Clinical trials are conducted to gather data regarding the safety and effectiveness of new drug and device development. A new drug must go through several extensive steps before a drug can be brought to market for the general public.
New drugs and devices are initially tested in a laboratory on animals and human cells prior to any patient involvement. If the initial research in the lab is successful, the data is sent to the Food and Drug Administration (FDA) for approval to continue research and testing in humans.
After approval from the FDA, the experimental drug then progresses through four phases of human studies. After the completion of each phase of research, the drug must continue to be approved by the FDA prior to moving forward to the next phase.
Clinical Trial Phases
Phase I trials
Phase I trials usually deal with investigating the studied drug in a minor number of research subjects who are healthy volunteers. This phase is mainly targeted at identifying the safety, tolerability, and the general mechanism of the action of the drug in humans.

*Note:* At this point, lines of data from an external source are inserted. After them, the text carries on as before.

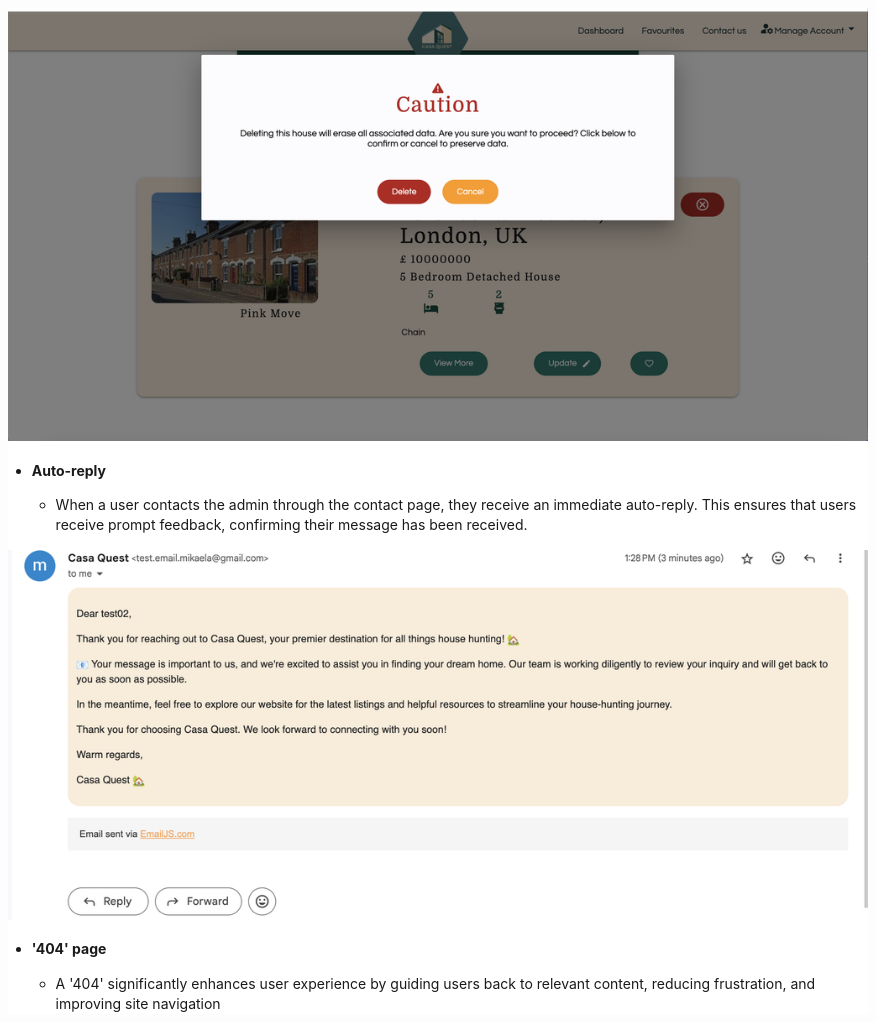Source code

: ![screenshot](documentation/feature/feature-delete-house.png)

- **Auto-reply**

    - When a user contacts the admin through the contact page, they receive an immediate auto-reply. This ensures that users receive prompt feedback, confirming their message has been received.

![screenshot](documentation/feature/feature-auto-reply.png)

- **'404' page**

    - A '404' significantly enhances user experience by guiding users back to relevant content, reducing frustration, and improving site navigation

These studies are usually conducted in tightly controlled clinics where participants receive 24-hour medical attention and oversight. In some diseases in which the therapy under study is known to be too toxic for healthy subjects, phase I trials are performed in patients with diseases to test these parameters.
Phase II trials
The goal of phase II trials is to grasp additional understanding of the studied drug’s safety and efficacy. It also determines the appropriate dose to be administered to deliver the desired treatment effect while minimizing the safety risk of future research subjects. This usually requires more than 100 patients to demonstrate relevant results, although the actual number of subjects varies widely based on the disease under study. Thus, multiple clinics are utilized to recruit subjects with the disease under study to sufficiently enroll the study(ies) in a reasonable period of time.
Phase III trials
Multiple phase II studies are often required to define the appropriate patient population to study during phase III. Once the drug is deemed a potentially safe and effective candidate in phase II, it is then studied in phase III trials. This phase often exposes more than 1000 research subjects with the disease, and is usually performed at many clinics (sometimes well over 100) to enroll the trial (or trials). There is a focus on the effectiveness of the study drug in a variety of demographic and socioeconomic subjects with variants of the disease under study. A comparison is usually made with standard drugs available on the market. It is imperative that the drug is shown to be effective and safe in this phase.
Phase IV trials
In phase IV, the aim is to further characterize the safety of the drug through the identification of unknown adverse reactions and to potentially research new therapeutic indications. Companies often use this phase to gain exposure to different physicians and clinics, which aids in the marketing of their product. The entire process of a drug from lab to market may takes on average 12 to 18 years.